**Rendered images with source text**

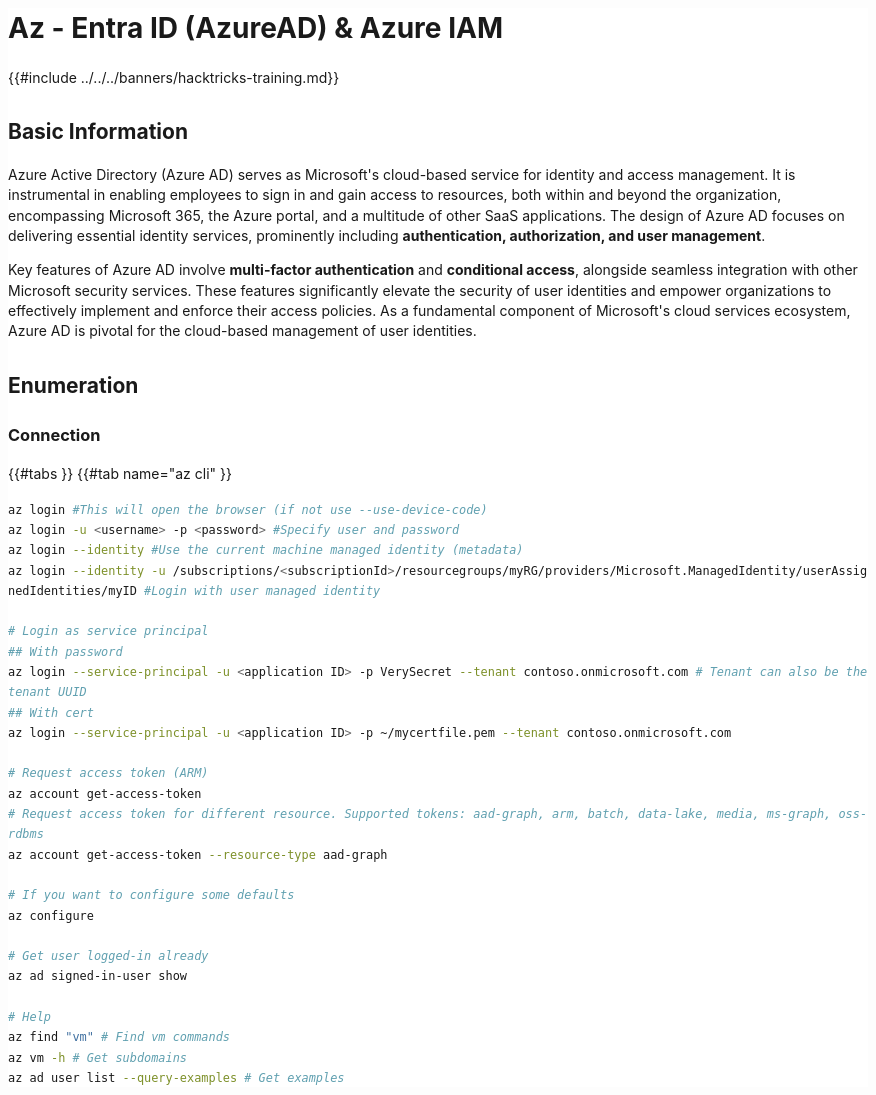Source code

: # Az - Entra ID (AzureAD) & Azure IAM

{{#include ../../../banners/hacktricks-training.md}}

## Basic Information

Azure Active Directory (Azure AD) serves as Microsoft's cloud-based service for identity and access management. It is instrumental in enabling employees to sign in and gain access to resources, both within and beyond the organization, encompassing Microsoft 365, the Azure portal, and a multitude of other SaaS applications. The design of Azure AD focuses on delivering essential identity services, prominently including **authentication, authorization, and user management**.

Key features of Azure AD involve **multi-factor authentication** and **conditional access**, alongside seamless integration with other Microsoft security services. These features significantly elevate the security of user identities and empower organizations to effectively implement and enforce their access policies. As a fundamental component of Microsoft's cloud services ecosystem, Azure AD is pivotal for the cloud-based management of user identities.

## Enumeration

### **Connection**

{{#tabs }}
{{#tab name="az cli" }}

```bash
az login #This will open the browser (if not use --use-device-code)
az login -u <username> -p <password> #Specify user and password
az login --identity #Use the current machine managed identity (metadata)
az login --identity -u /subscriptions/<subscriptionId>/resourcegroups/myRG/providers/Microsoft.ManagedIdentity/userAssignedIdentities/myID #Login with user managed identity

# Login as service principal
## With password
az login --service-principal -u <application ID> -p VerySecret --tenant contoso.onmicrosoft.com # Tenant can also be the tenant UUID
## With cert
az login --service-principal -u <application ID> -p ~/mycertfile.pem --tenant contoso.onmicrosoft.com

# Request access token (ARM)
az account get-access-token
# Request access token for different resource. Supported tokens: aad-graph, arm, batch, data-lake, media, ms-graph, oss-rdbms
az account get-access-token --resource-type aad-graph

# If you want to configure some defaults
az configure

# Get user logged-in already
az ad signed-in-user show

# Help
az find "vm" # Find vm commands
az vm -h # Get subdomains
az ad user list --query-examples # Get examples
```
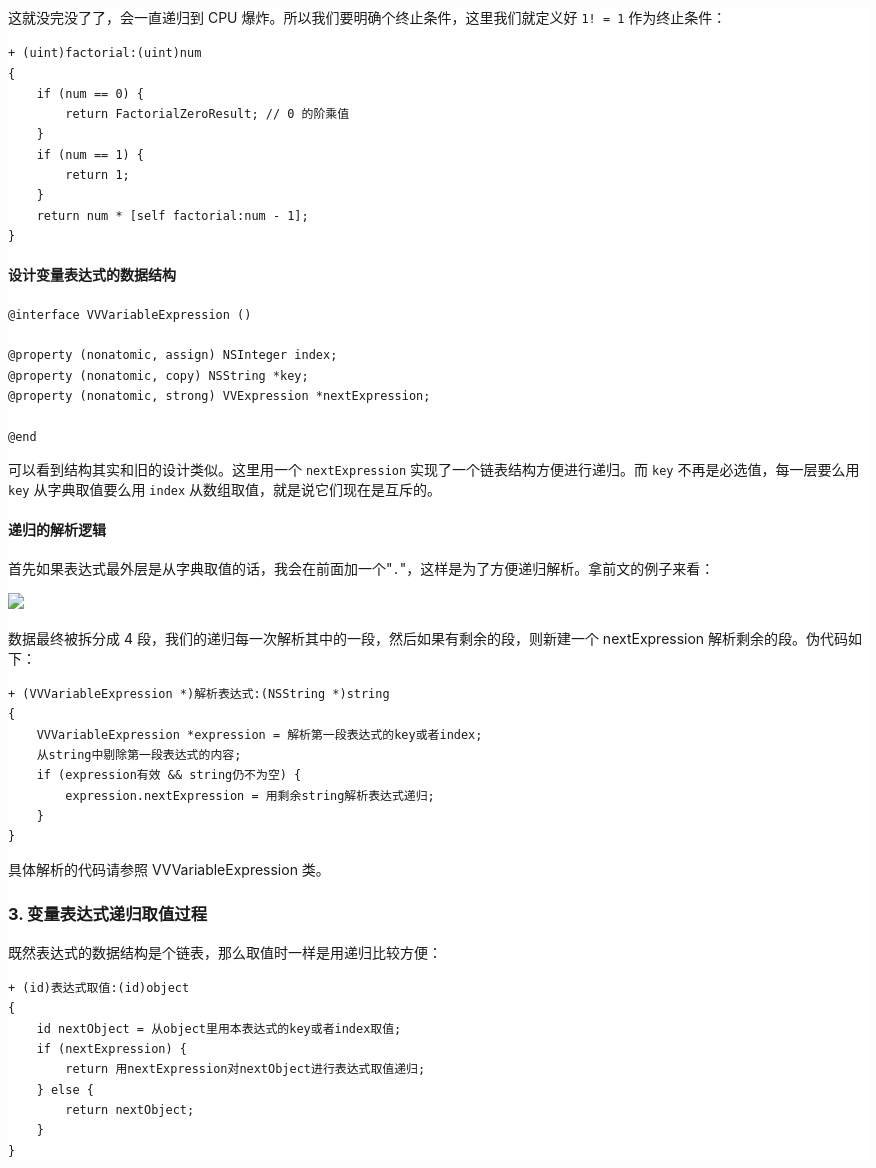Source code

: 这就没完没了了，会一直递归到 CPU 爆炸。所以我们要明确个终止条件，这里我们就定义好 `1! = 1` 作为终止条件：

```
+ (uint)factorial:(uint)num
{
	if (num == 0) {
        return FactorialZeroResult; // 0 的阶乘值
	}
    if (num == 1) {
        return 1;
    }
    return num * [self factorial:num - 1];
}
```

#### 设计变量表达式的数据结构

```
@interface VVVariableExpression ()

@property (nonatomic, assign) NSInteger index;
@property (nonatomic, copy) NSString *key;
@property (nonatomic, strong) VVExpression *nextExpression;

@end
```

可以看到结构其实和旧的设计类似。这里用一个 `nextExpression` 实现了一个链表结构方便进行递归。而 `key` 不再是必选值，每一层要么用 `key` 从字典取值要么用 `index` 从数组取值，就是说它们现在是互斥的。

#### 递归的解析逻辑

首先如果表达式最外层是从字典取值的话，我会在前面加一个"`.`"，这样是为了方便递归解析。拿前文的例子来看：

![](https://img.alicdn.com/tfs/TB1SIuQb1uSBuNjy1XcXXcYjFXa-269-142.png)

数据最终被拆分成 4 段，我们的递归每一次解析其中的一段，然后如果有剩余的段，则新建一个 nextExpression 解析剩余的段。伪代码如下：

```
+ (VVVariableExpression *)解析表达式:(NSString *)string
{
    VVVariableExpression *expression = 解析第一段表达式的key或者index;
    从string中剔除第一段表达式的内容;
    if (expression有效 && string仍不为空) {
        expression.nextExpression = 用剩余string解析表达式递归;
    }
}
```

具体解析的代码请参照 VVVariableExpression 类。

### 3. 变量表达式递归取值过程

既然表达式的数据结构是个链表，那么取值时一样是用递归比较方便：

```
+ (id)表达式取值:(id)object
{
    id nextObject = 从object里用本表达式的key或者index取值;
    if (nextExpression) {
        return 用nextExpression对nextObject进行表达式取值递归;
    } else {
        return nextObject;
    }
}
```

**ASSIGNMENT**
Produce a word-for-word copy of the records, omitting all images.

**ANSWER BOX**
Source code

: # Az - Entra ID (AzureAD) & Azure IAM

{{#include ../../../banners/hacktricks-training.md}}

## Basic Information

Azure Active Directory (Azure AD) serves as Microsoft's cloud-based service for identity and access management. It is instrumental in enabling employees to sign in and gain access to resources, both within and beyond the organization, encompassing Microsoft 365, the Azure portal, and a multitude of other SaaS applications. The design of Azure AD focuses on delivering essential identity services, prominently including **authentication, authorization, and user management**.

Key features of Azure AD involve **multi-factor authentication** and **conditional access**, alongside seamless integration with other Microsoft security services. These features significantly elevate the security of user identities and empower organizations to effectively implement and enforce their access policies. As a fundamental component of Microsoft's cloud services ecosystem, Azure AD is pivotal for the cloud-based management of user identities.

## Enumeration

### **Connection**

{{#tabs }}
{{#tab name="az cli" }}

```bash
az login #This will open the browser (if not use --use-device-code)
az login -u <username> -p <password> #Specify user and password
az login --identity #Use the current machine managed identity (metadata)
az login --identity -u /subscriptions/<subscriptionId>/resourcegroups/myRG/providers/Microsoft.ManagedIdentity/userAssignedIdentities/myID #Login with user managed identity

# Login as service principal
## With password
az login --service-principal -u <application ID> -p VerySecret --tenant contoso.onmicrosoft.com # Tenant can also be the tenant UUID
## With cert
az login --service-principal -u <application ID> -p ~/mycertfile.pem --tenant contoso.onmicrosoft.com

# Request access token (ARM)
az account get-access-token
# Request access token for different resource. Supported tokens: aad-graph, arm, batch, data-lake, media, ms-graph, oss-rdbms
az account get-access-token --resource-type aad-graph

# If you want to configure some defaults
az configure

# Get user logged-in already
az ad signed-in-user show

# Help
az find "vm" # Find vm commands
az vm -h # Get subdomains
az ad user list --query-examples # Get examples
```
Source code

: 这就没完没了了，会一直递归到 CPU 爆炸。所以我们要明确个终止条件，这里我们就定义好 `1! = 1` 作为终止条件：

```
+ (uint)factorial:(uint)num
{
	if (num == 0) {
        return FactorialZeroResult; // 0 的阶乘值
	}
    if (num == 1) {
        return 1;
    }
    return num * [self factorial:num - 1];
}
```

#### 设计变量表达式的数据结构

```
@interface VVVariableExpression ()

@property (nonatomic, assign) NSInteger index;
@property (nonatomic, copy) NSString *key;
@property (nonatomic, strong) VVExpression *nextExpression;

@end
```

可以看到结构其实和旧的设计类似。这里用一个 `nextExpression` 实现了一个链表结构方便进行递归。而 `key` 不再是必选值，每一层要么用 `key` 从字典取值要么用 `index` 从数组取值，就是说它们现在是互斥的。

#### 递归的解析逻辑

首先如果表达式最外层是从字典取值的话，我会在前面加一个"`.`"，这样是为了方便递归解析。拿前文的例子来看：

![](https://img.alicdn.com/tfs/TB1SIuQb1uSBuNjy1XcXXcYjFXa-269-142.png)

数据最终被拆分成 4 段，我们的递归每一次解析其中的一段，然后如果有剩余的段，则新建一个 nextExpression 解析剩余的段。伪代码如下：

```
+ (VVVariableExpression *)解析表达式:(NSString *)string
{
    VVVariableExpression *expression = 解析第一段表达式的key或者index;
    从string中剔除第一段表达式的内容;
    if (expression有效 && string仍不为空) {
        expression.nextExpression = 用剩余string解析表达式递归;
    }
}
```

具体解析的代码请参照 VVVariableExpression 类。

### 3. 变量表达式递归取值过程

既然表达式的数据结构是个链表，那么取值时一样是用递归比较方便：

```
+ (id)表达式取值:(id)object
{
    id nextObject = 从object里用本表达式的key或者index取值;
    if (nextExpression) {
        return 用nextExpression对nextObject进行表达式取值递归;
    } else {
        return nextObject;
    }
}
```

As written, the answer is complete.